1. A mechanical push-pull digital display clock device, comprising a control module, a time acquisition module, a drive execution unit, a segmented mechanical display unit, and a position calibration module, characterized in that: The segmented mechanical display unit includes a display substrate and at least four sets of display positions arranged side by side. Each set of display positions includes multiple independent and controllable rigid telescopic segments. The telescopic segments are slidably mounted on the display substrate and have a first state of retracting to be flush with the surface of the display substrate and a second state of protruding from the surface of the display substrate. The multiple telescopic segments are arranged in a predetermined topological pattern. The drive execution unit includes a drive device corresponding to each group of display positions. The drive device is disposed on the back of the display substrate, and its output end is connected to the proximal end of the telescopic section through a motion conversion mechanism. The position calibration module includes a marker located at a predetermined zero position of the motion conversion mechanism and a sensor fixedly mounted on the mechanical transmission base plate and corresponding to the marker. The sensor and the driving device are both electrically connected to the control module.

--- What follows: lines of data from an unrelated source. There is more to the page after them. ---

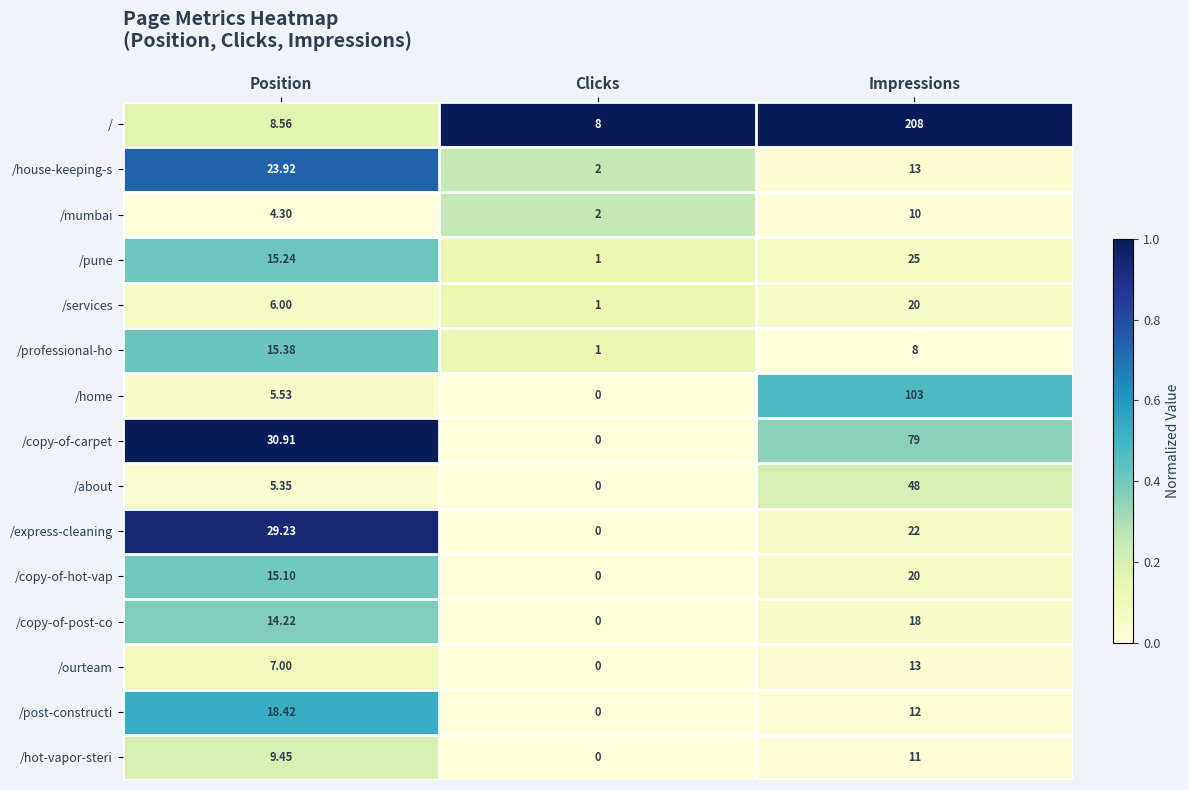

List the labels in order of /pune value, largest first.

Impressions, Position, Clicks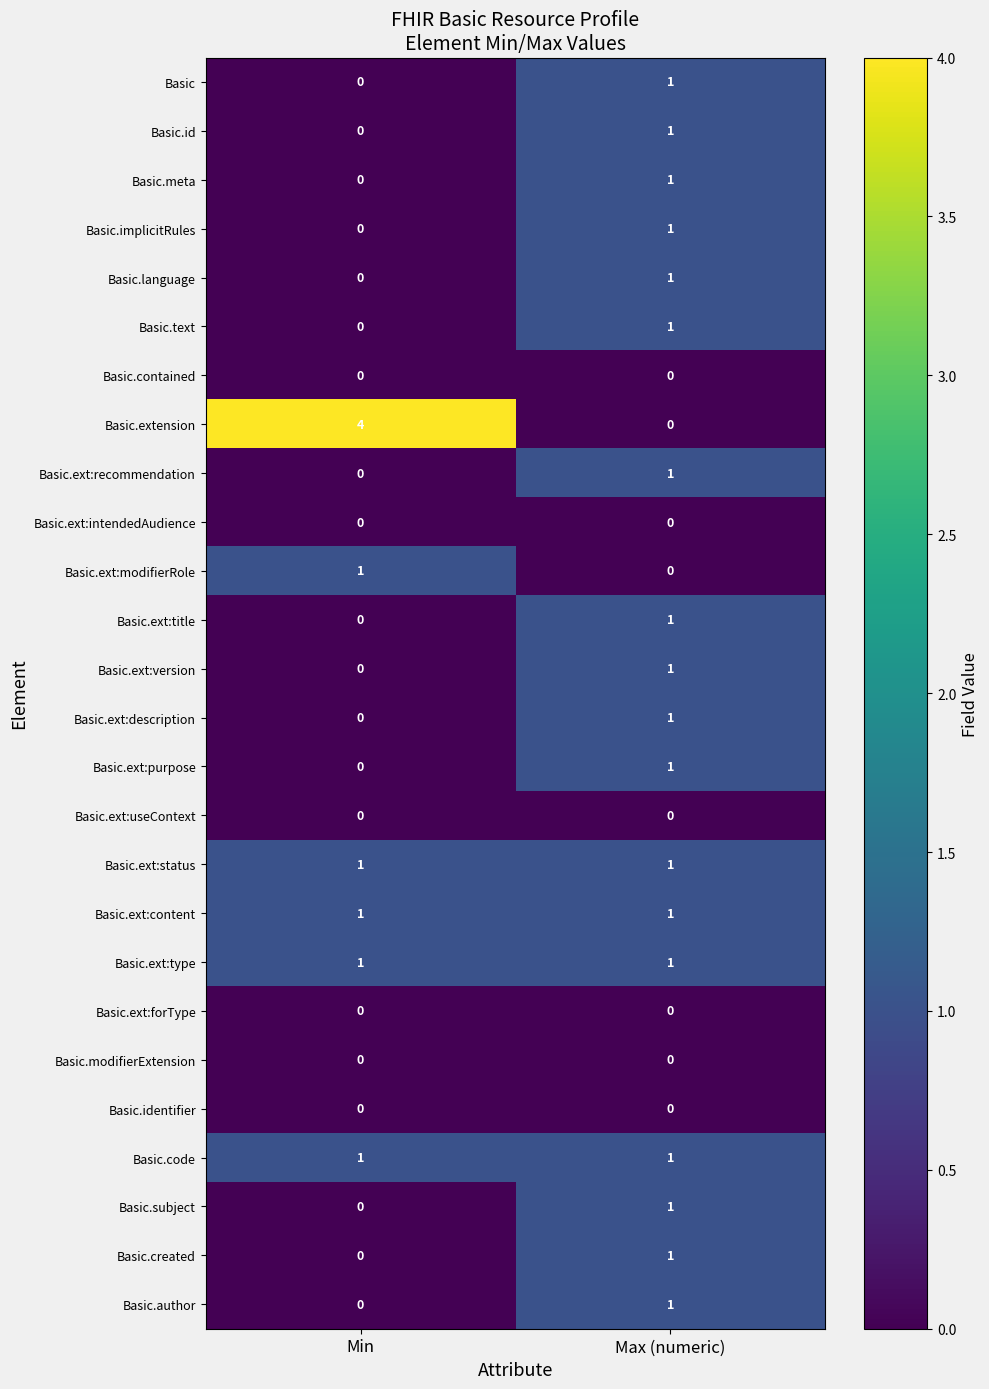

Between Min and Max (numeric), which series saw the biggest shift?

Basic.extension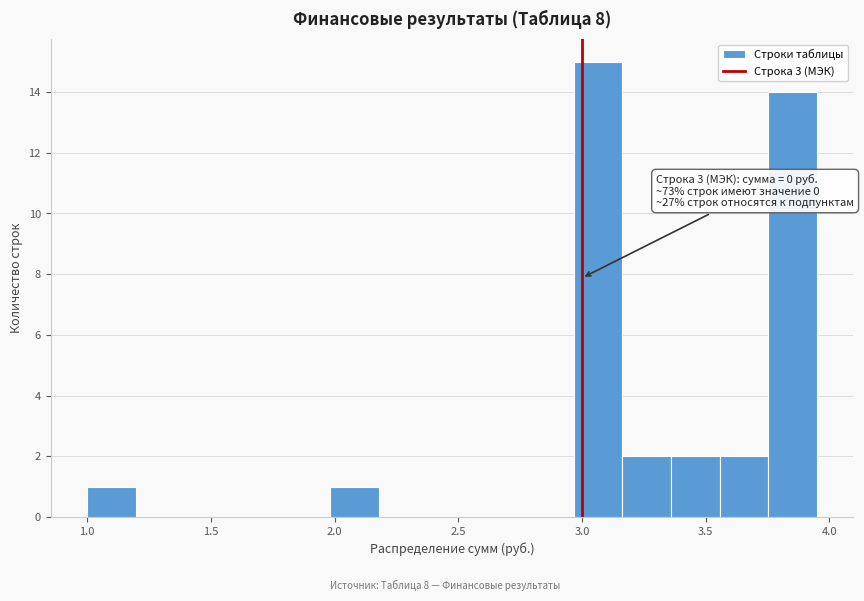

Around what value on the x-axis is the tallest bar? Give the approximate position of its centre, as read against the axis.

3.05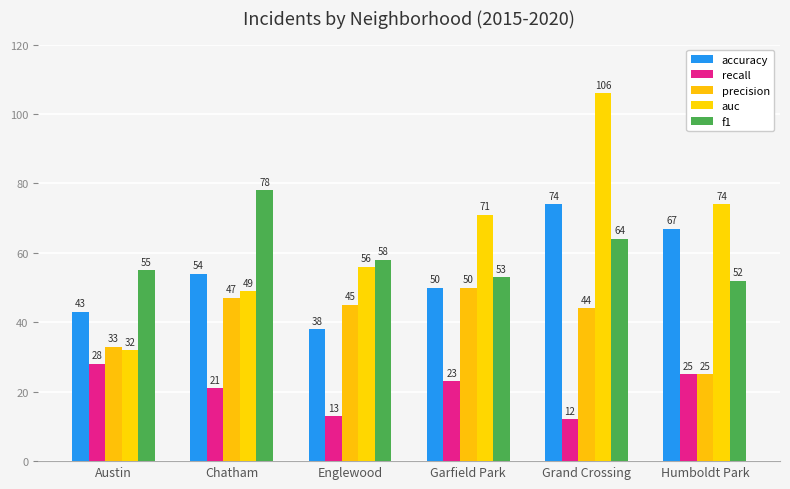

What position from the left is Chatham?

2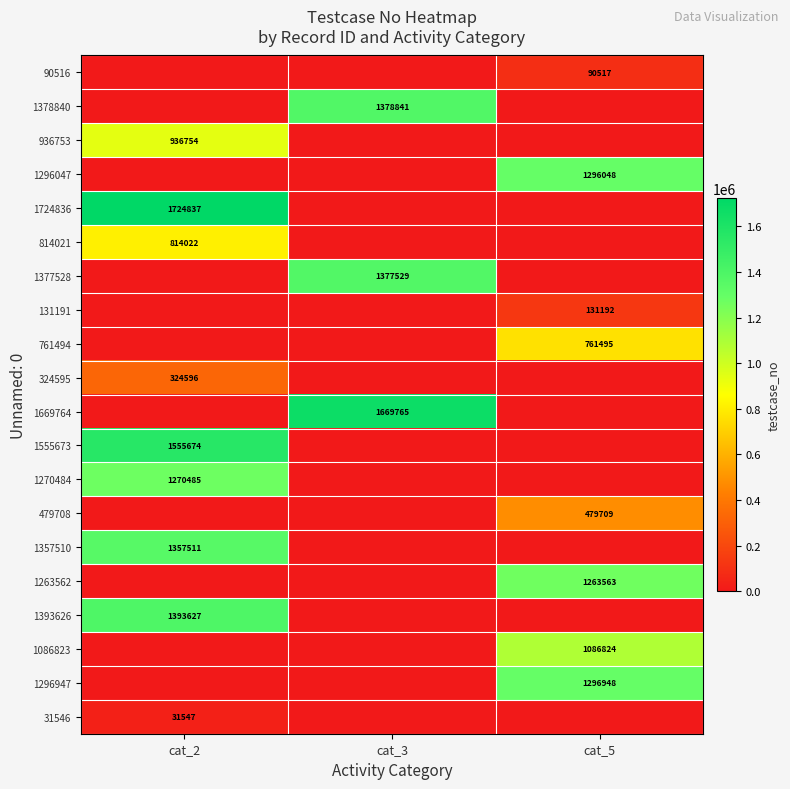

At which category is the sum across all series the highest?

cat_2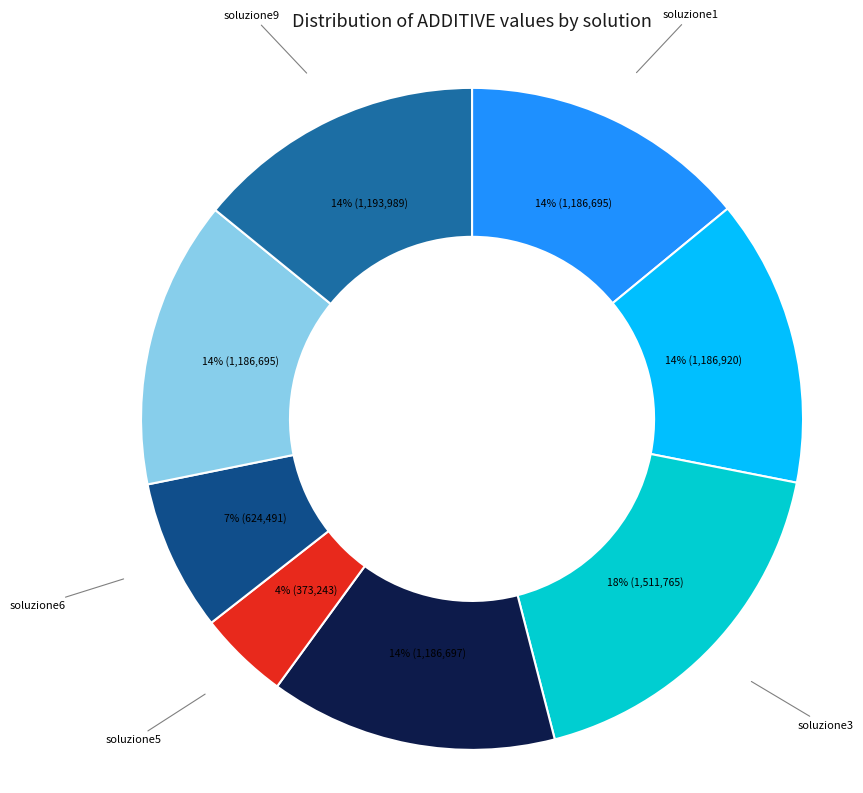

Is there any slice that represents more than half of the pie?

No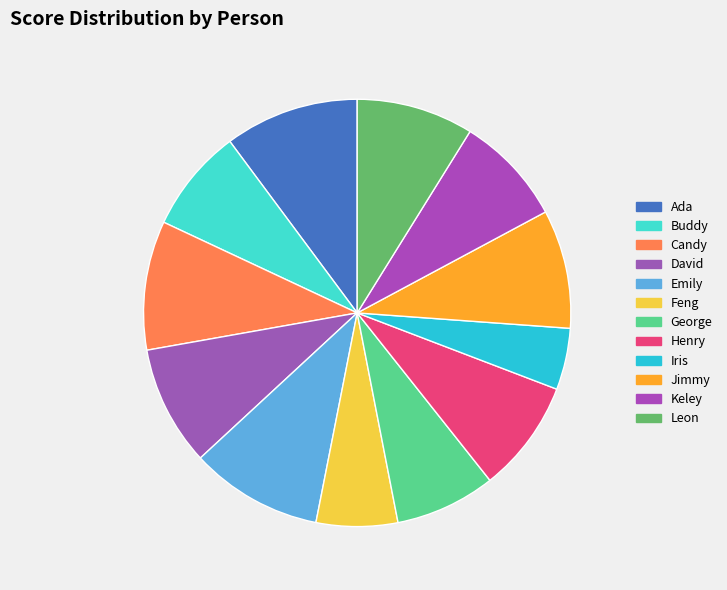

Combined, what portion of the pie is Ada and Iris?

14.8%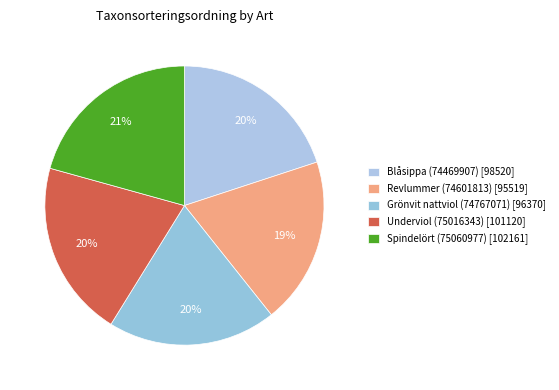

How many slices are in this pie chart?

5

2. The mechanical push-pull digital display clock device according to claim 1, characterized in that: The motion conversion mechanism is a crank-connecting rod mechanism, including a crank fixedly connected to the output shaft of the drive device, a circular sliding end of the connecting rod hinged to the crank, and the other end of the connecting rod connected to the groove of the telescopic section.

3. The mechanical push-pull digital display clock device according to claim 2, characterized in that: The eccentricity of the crank is 3±0.1mm.

4. The mechanical push-pull digital display clock device according to claim 1, characterized in that: The motion conversion mechanism is an electromagnetic direct drive mechanism, including an electromagnetic coil electrically connected to the control module and a permanent magnet fixedly connected to the near end of the telescopic section. The permanent magnet is magnetically coupled to the electromagnetic coil, and an elastic reset element that provides a reset force is sleeved on the telescopic section.

5. The mechanical push-pull digital display clock device according to claim 2 or 3, characterized in that: One end of the connecting rod is connected to the groove of the telescopic section through the guide groove of the front mechanical transmission base plate, and the other end of the connecting rod is connected to the guide groove of the rear mechanical transmission base plate.

6. The mechanical push-pull digital display clock device according to claim 5, characterized in that: The width of the guide groove is 4±0.05mm.

7. The mechanical push-pull digital display clock device according to any one of claims 1 to 4, characterized in that: The marker is a magnet, the sensor is a magnetic field sensor, and the installation gap between the magnet and the magnetic field sensor is no more than 2mm.

8. The mechanical push-pull digital display clock device according to any one of claims 1 to 4, characterized in that: The predetermined topology pattern is a seven-segment display pattern.